━━━ Records for the task
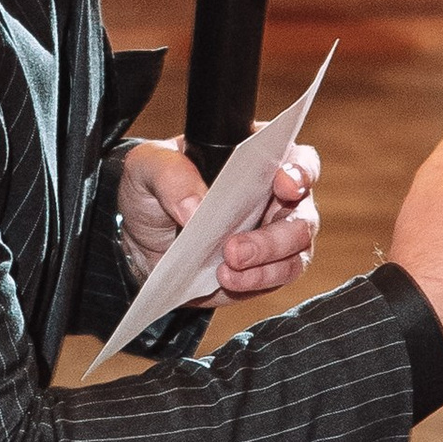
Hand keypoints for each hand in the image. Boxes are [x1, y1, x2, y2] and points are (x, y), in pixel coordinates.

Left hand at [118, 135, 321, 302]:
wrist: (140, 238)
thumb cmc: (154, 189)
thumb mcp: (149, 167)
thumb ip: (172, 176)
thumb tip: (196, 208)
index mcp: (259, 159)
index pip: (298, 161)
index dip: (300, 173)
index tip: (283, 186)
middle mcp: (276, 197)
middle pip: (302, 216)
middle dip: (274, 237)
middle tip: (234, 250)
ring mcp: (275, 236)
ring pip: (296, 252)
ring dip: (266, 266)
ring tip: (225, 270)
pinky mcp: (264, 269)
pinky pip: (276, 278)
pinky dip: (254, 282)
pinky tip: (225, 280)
━━━━━━
- **Task brief**
Reproduce only the lines above, starting at the line with "wrist: (140, 238)" and ending at the line with "ring tip: (225, 270)", exactly as written.

- **Solved problem**
wrist: (140, 238)
thumb cmc: (154, 189)
thumb mcp: (149, 167)
thumb ip: (172, 176)
thumb tip: (196, 208)
index mcp: (259, 159)
index pip: (298, 161)
index dip: (300, 173)
index tip: (283, 186)
middle mcp: (276, 197)
middle pip: (302, 216)
middle dip: (274, 237)
middle tip: (234, 250)
ring mcp: (275, 236)
ring pip: (296, 252)
ring dip: (266, 266)
ring tip: (225, 270)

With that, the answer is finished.